*** Source information Section Begins ***

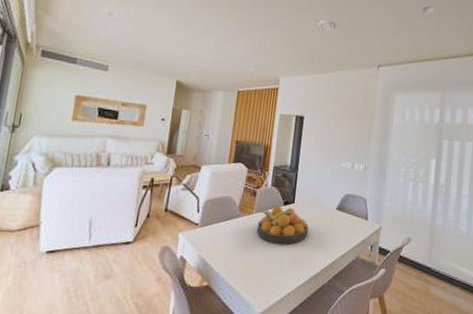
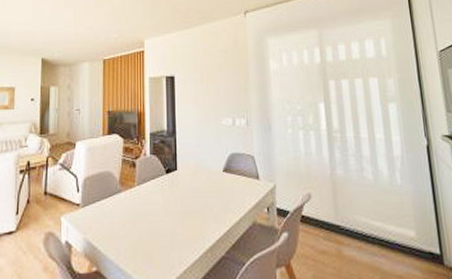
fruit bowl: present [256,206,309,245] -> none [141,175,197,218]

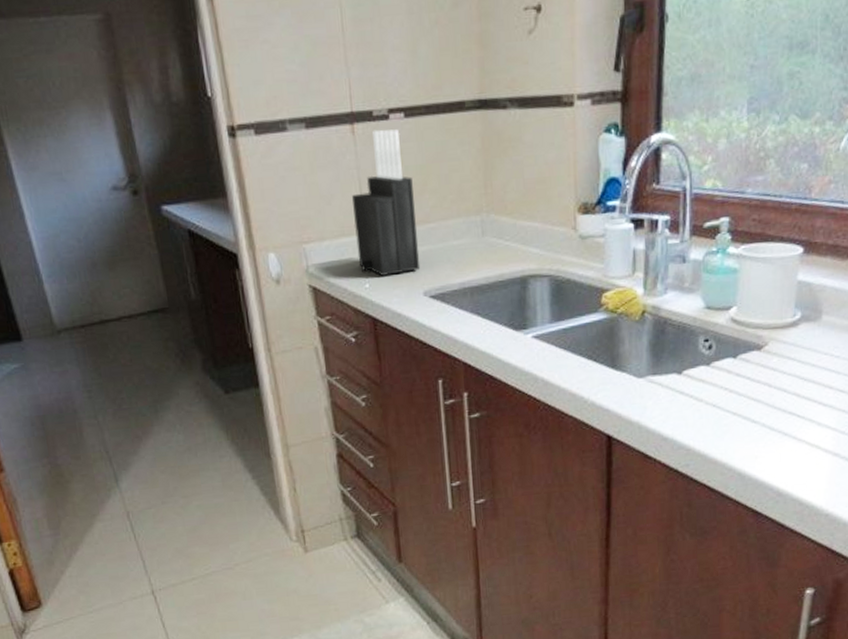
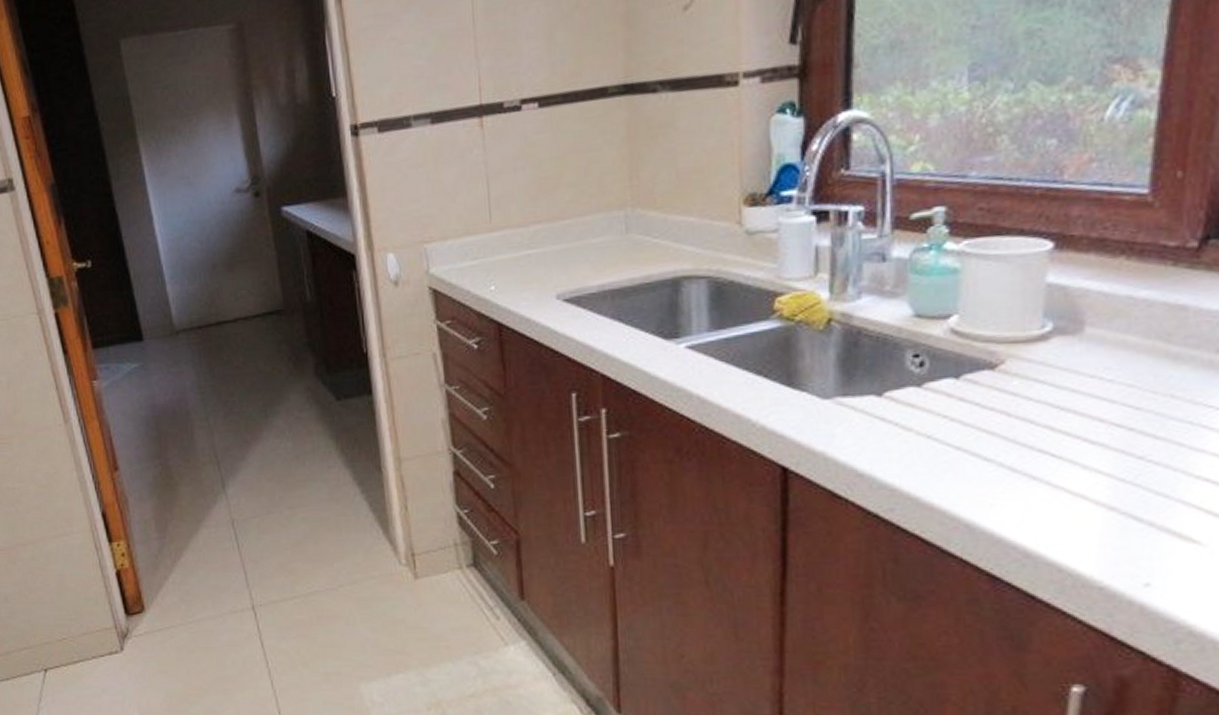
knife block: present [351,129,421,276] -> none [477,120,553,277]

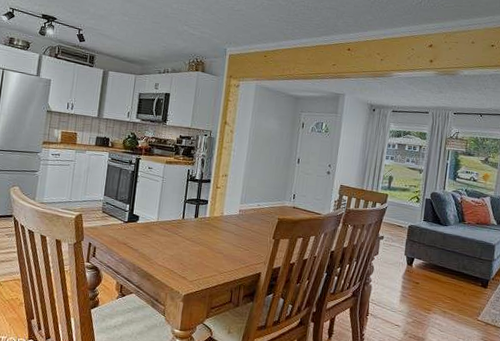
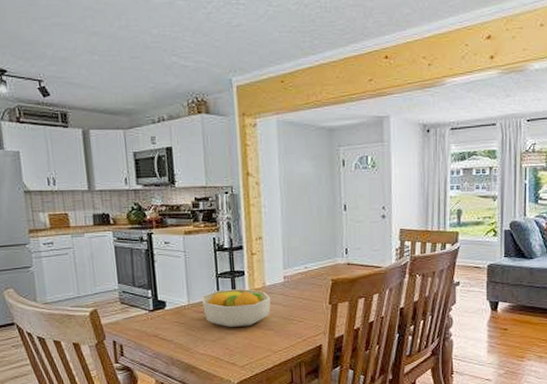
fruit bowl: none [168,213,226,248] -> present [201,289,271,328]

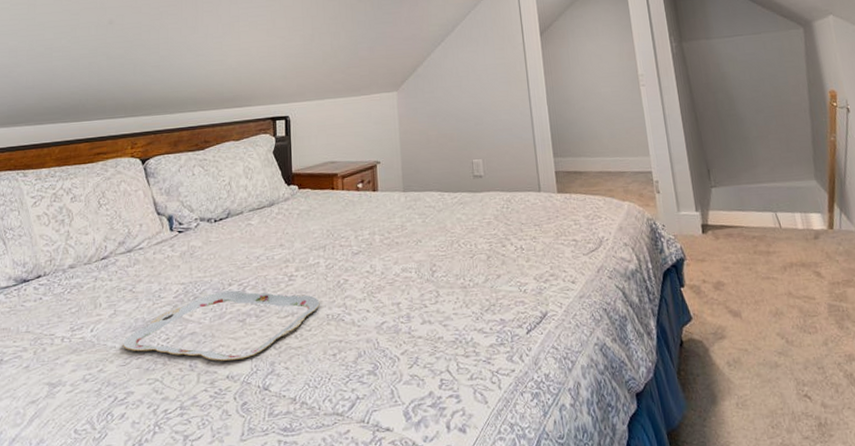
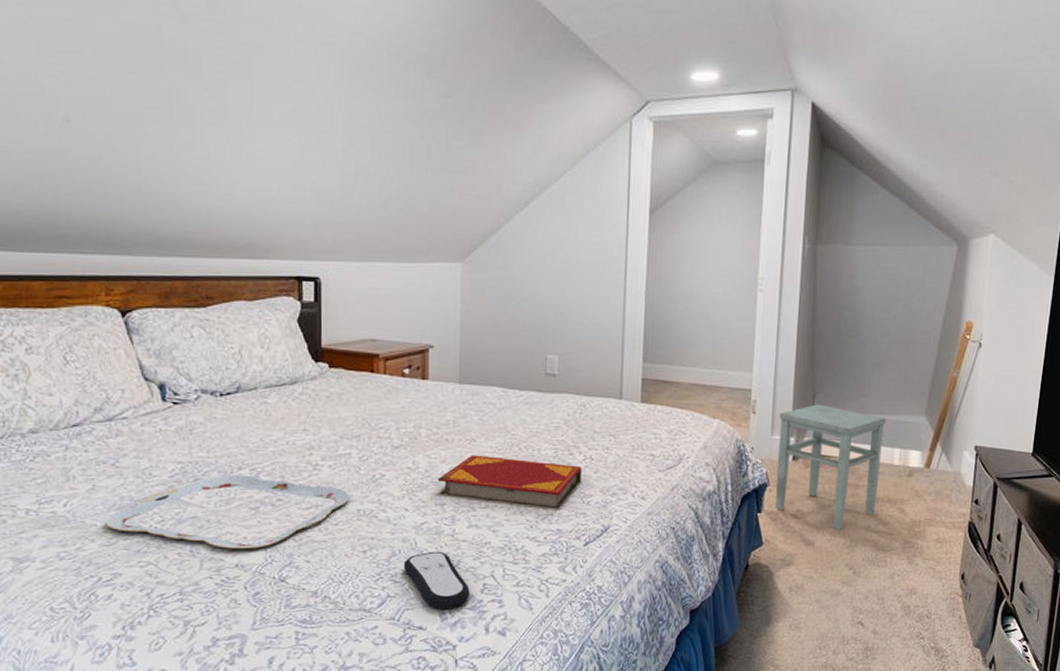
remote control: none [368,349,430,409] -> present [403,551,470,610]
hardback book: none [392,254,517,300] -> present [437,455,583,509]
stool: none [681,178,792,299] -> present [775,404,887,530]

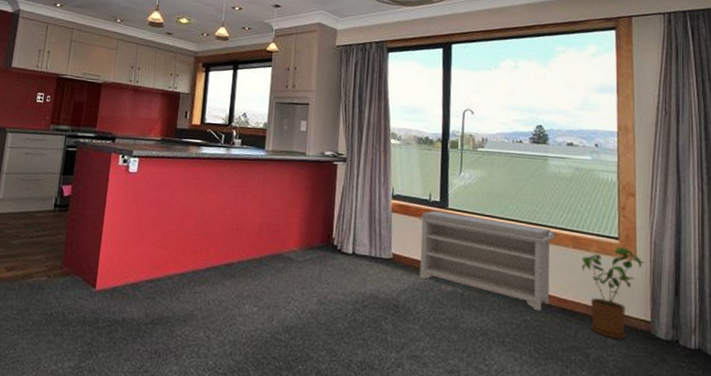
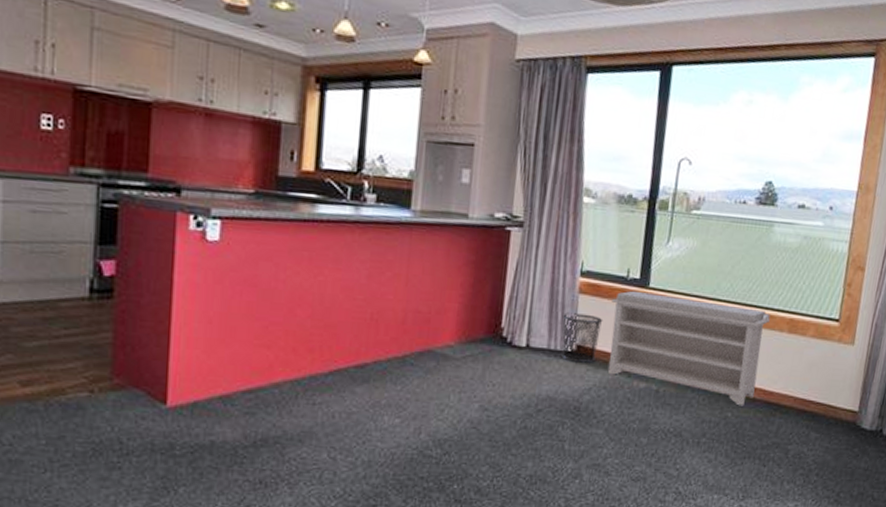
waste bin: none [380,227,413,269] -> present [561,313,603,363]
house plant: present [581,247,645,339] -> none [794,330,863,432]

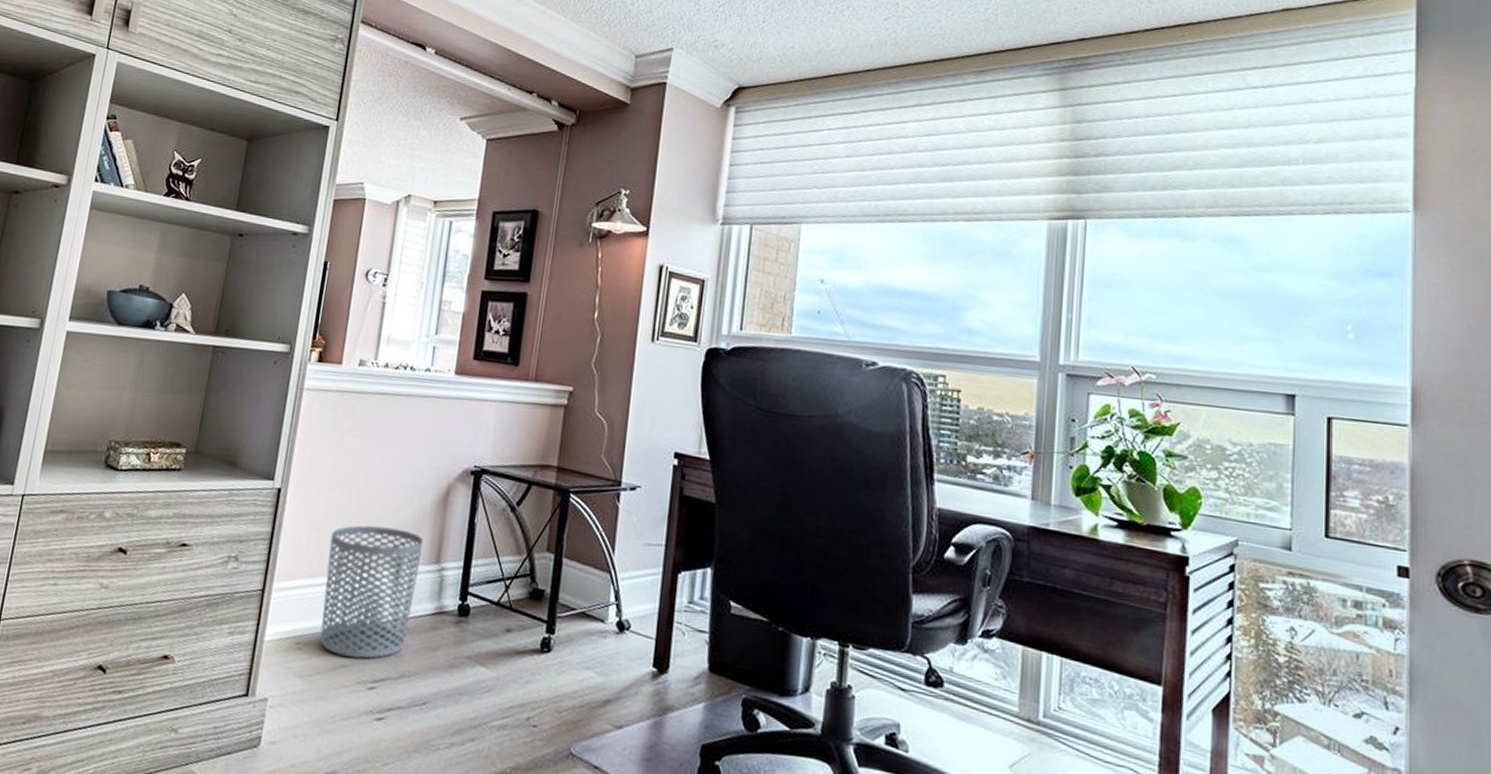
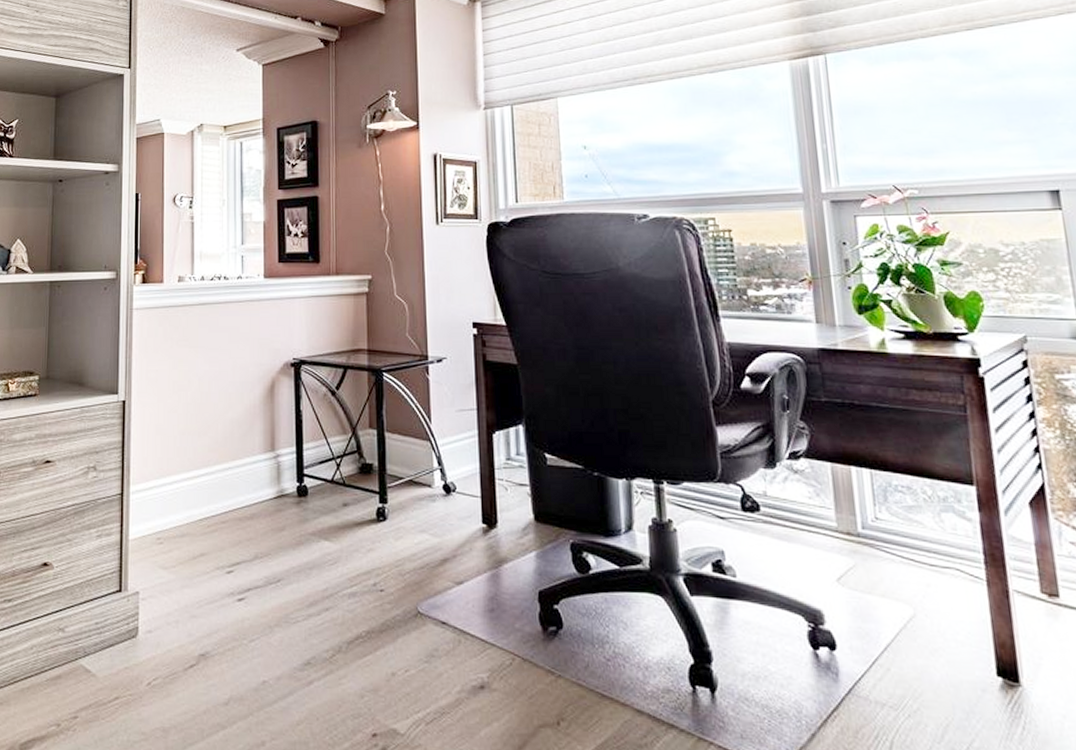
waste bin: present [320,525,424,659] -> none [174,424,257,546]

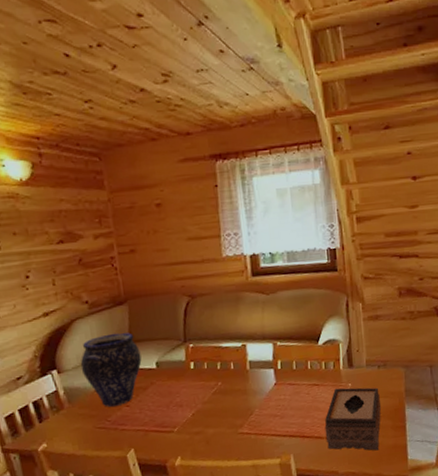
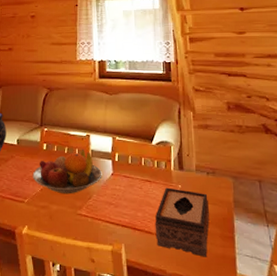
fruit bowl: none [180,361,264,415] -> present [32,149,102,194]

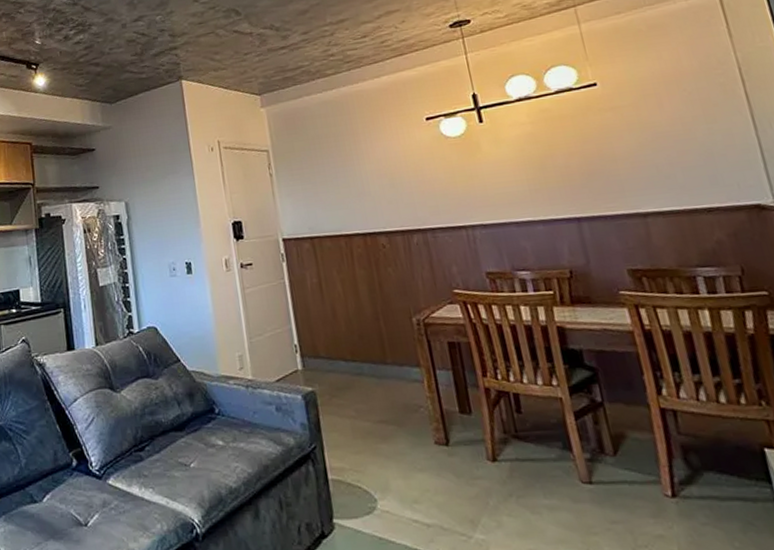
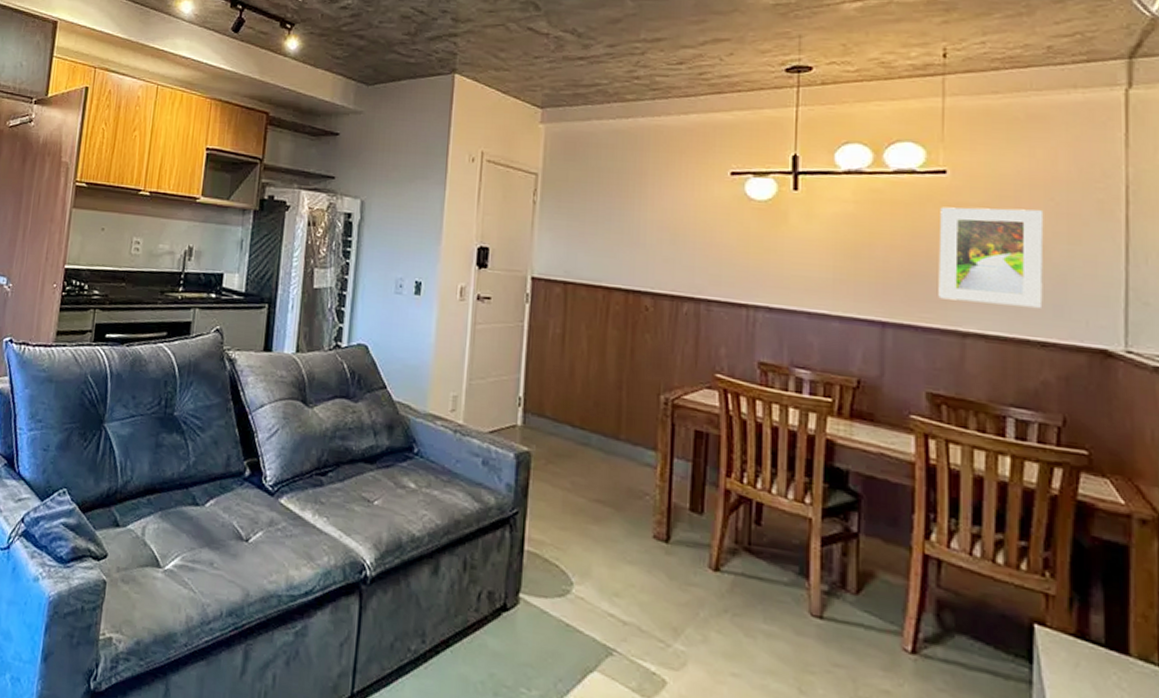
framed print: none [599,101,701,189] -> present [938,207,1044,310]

*** Source information Section Ends ***

= Task description =
Please copy the data shown above precisely, leaving the images out.

= Solution for this problem =
fruit bowl: present [256,206,309,245] -> none [141,175,197,218]

knife block: present [351,129,421,276] -> none [477,120,553,277]

fruit bowl: none [168,213,226,248] -> present [201,289,271,328]

remote control: none [368,349,430,409] -> present [403,551,470,610]
hardback book: none [392,254,517,300] -> present [437,455,583,509]
stool: none [681,178,792,299] -> present [775,404,887,530]

waste bin: none [380,227,413,269] -> present [561,313,603,363]
house plant: present [581,247,645,339] -> none [794,330,863,432]

waste bin: present [320,525,424,659] -> none [174,424,257,546]

fruit bowl: none [180,361,264,415] -> present [32,149,102,194]

framed print: none [599,101,701,189] -> present [938,207,1044,310]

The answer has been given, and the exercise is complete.